• _What you have to do_:
Among the records below, find the line with "hfov_deg: 73.9" and the line with "focal_mm: 5.9". Set down both and every line between, exactly and with no pictures, but nothing else.

• _Data in this exercise_:
▬▬▬▬▬▬▬▬▬▬
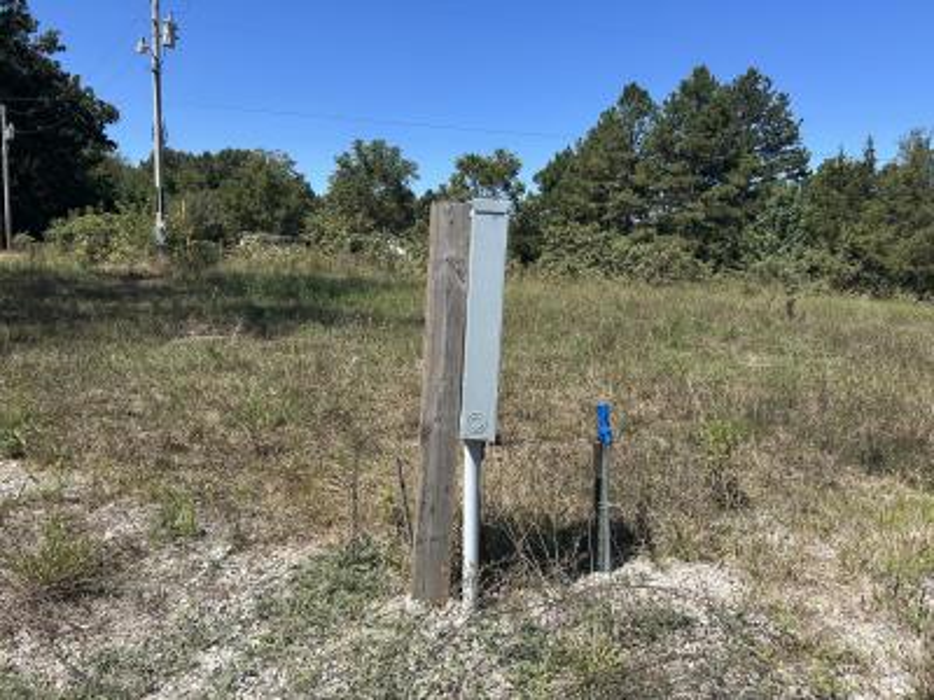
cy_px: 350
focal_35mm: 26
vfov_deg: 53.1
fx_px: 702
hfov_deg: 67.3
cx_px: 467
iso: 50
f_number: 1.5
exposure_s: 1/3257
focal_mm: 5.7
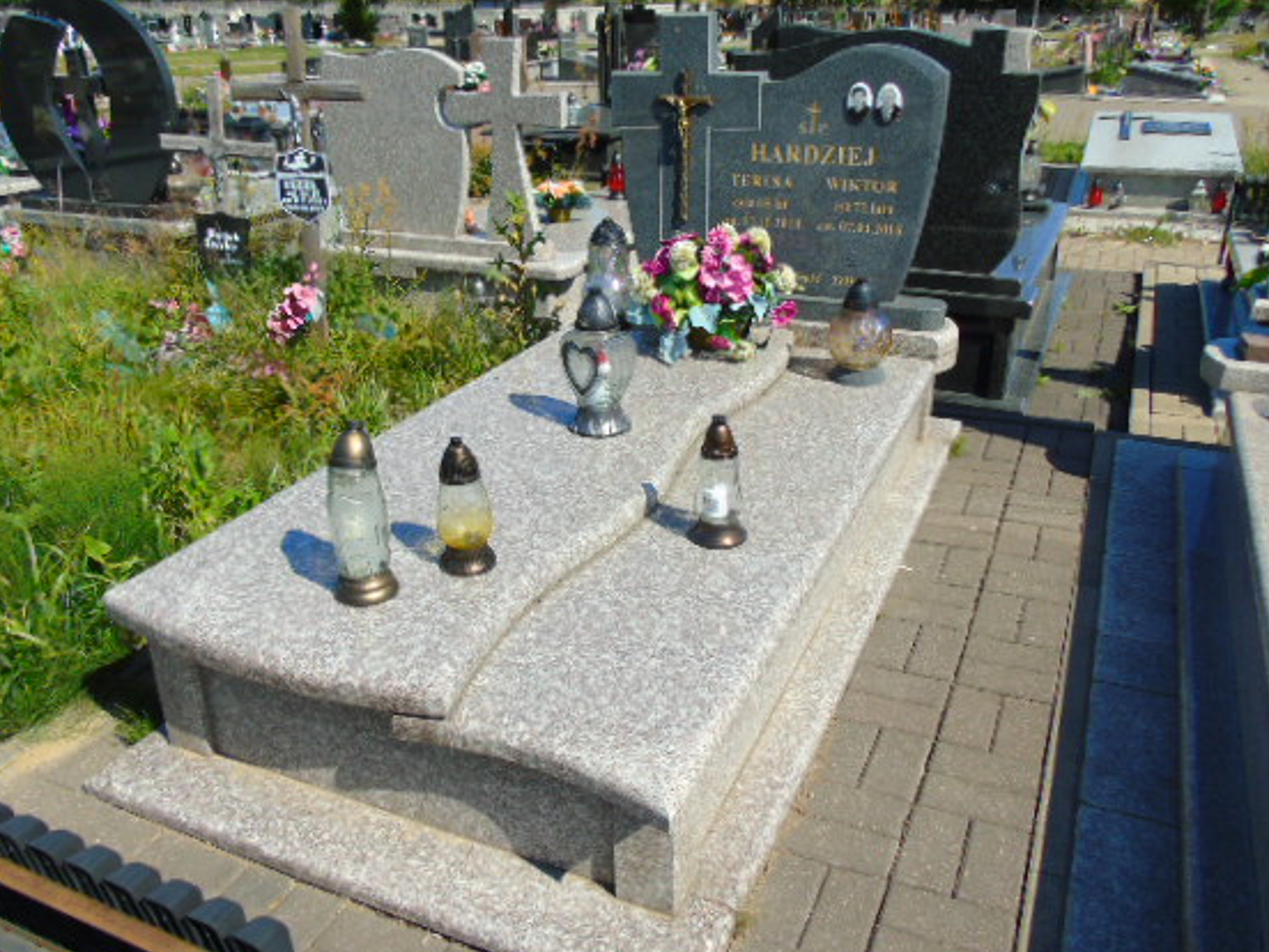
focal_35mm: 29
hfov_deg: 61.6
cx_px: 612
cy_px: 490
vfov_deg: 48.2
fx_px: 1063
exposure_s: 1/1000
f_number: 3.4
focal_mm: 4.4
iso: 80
▬▬▬▬▬▬▬▬▬▬
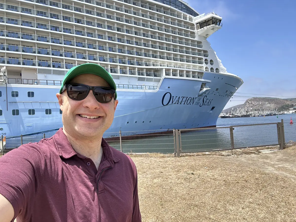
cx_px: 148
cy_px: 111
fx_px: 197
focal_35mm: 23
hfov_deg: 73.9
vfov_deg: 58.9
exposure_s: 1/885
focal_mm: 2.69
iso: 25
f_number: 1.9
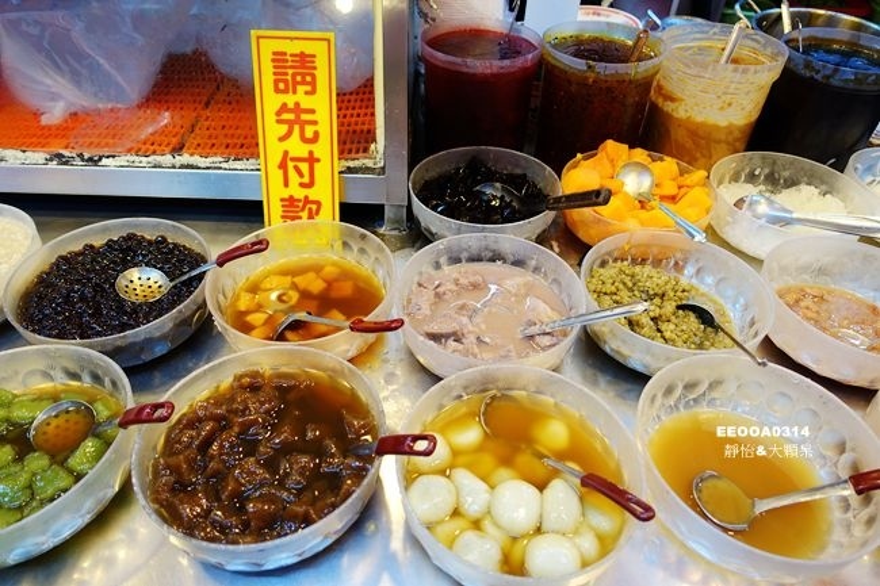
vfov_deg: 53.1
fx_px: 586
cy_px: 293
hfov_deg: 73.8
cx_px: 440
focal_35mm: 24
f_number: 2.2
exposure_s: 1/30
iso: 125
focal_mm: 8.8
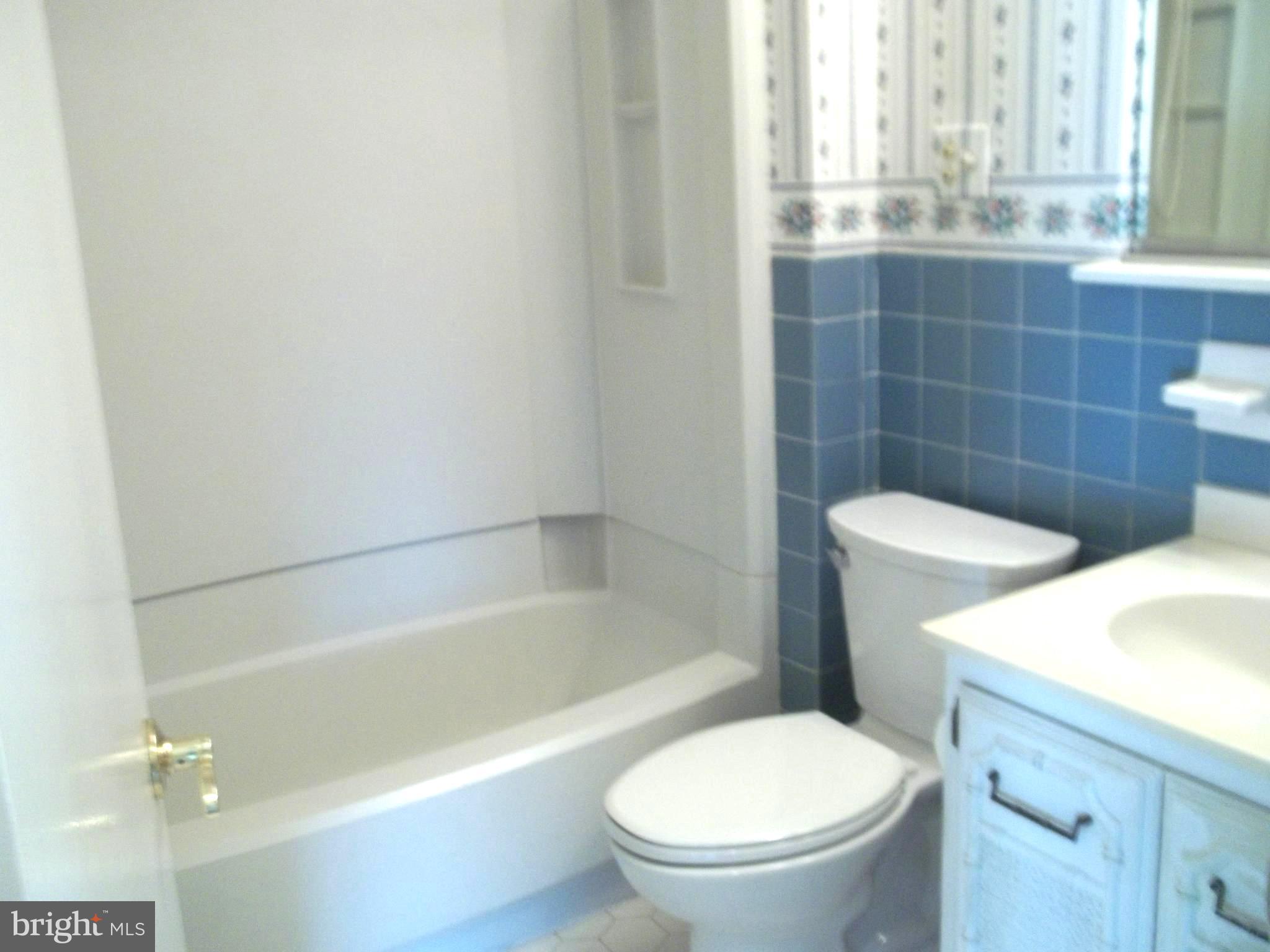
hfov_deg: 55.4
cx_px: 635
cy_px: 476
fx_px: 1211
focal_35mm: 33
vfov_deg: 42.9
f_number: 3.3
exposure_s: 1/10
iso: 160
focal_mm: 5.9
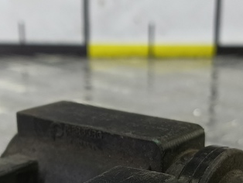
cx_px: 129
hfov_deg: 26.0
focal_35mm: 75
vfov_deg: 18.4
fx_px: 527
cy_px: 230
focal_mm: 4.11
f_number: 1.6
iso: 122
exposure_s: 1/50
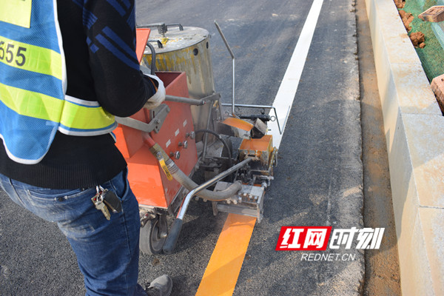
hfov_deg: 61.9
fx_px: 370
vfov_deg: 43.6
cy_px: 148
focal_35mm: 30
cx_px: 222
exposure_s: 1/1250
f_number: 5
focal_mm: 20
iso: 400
▬▬▬▬▬▬▬▬▬▬
• _Answer area_:
hfov_deg: 73.9
vfov_deg: 58.9
exposure_s: 1/885
focal_mm: 2.69
iso: 25
f_number: 1.9
vfov_deg: 53.1
fx_px: 586
cy_px: 293
hfov_deg: 73.8
cx_px: 440
focal_35mm: 24
f_number: 2.2
exposure_s: 1/30
iso: 125
focal_mm: 8.8
hfov_deg: 55.4
cx_px: 635
cy_px: 476
fx_px: 1211
focal_35mm: 33
vfov_deg: 42.9
f_number: 3.3
exposure_s: 1/10
iso: 160
focal_mm: 5.9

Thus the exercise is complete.